*The problem*.
In the text on Scottish health initiatives, who launched the Take Life On initiative?

Excerpted text START

Over the past 10 years, we have seen the development of the related and growing problems of obesity and low levels of physical activity in Scotland’s children. As we all know, this is likely to lead to major health problems in the future.
Take Life On
The Scottish government has launched the Take Life On initiative to try to address this. It was launched recently by Dr Andrew Murray MRCGP, the government’s physical activity champion, you can read the full press release for further details.
GPs have differing views on this; some believe this has little to do with general practice, others think that we can help families with changing behaviours through our relationship of trust with them. To keep him grounded, dr Murray is being advised by RCGP Scotland’s physical activity reference group in matters relating to what can be achieved by GPs and other primary care professionals in Scotland.
New cancer campaign
The Scottish government launched an ambitious new campaign last week that aims to improve cancer survival through encouraging people to approach their GP earlier with concerns and encouraging early referral where clinically indicated.

Excerpted text END
Extracted records START

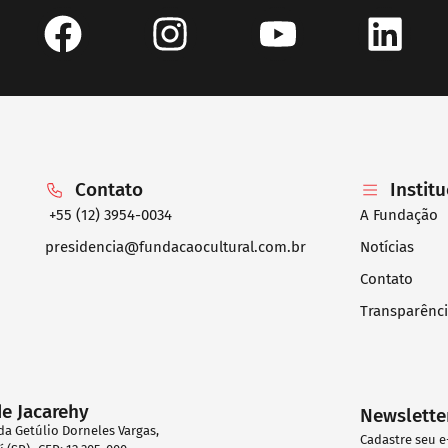
Contato
Instit
+55 (12) 3954-0034
A Fundação
presidencia@fundacaocultural.com.br
Notícias
Contato
Transparênc
de Jacarehy
Newslette
da Getúlio Dorneles Vargas,
Cadastre seu e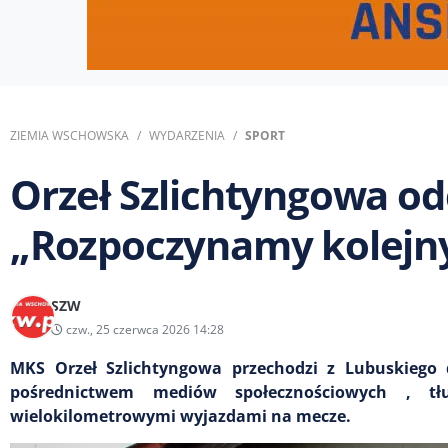
ZIEMIA WSCHOWSKA
WYDARZENIA
SPORT
Orzeł Szlichtyngowa od
„Rozpoczynamy kolejny
SZW
czw., 25 czerwca 2026 14:28
MKS Orzeł Szlichtyngowa przechodzi z Lubuskiego d
pośrednictwem mediów społecznościowych , t
wielokilometrowymi wyjazdami na mecze.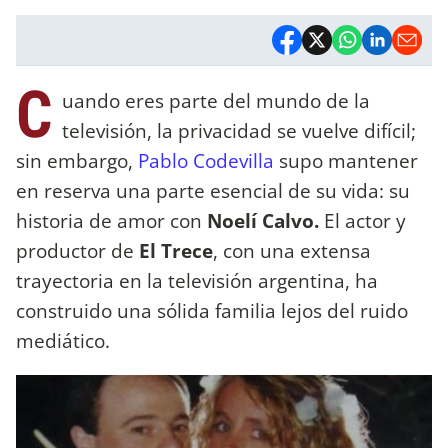
C
uando eres parte del mundo de la
televisión, la privacidad se vuelve difícil;
sin embargo,
Pablo Codevilla
supo mantener
en reserva una parte esencial de su vida: su
historia de amor con
Noelí Calvo.
El actor y
productor de
El Trece
, con una extensa
trayectoria en la televisión argentina, ha
construido una sólida familia lejos del ruido
mediático.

Extracted records END

*Finished exercise*.
Dr Andrew Murray MRCGP, the Scottish government's physical activity champion.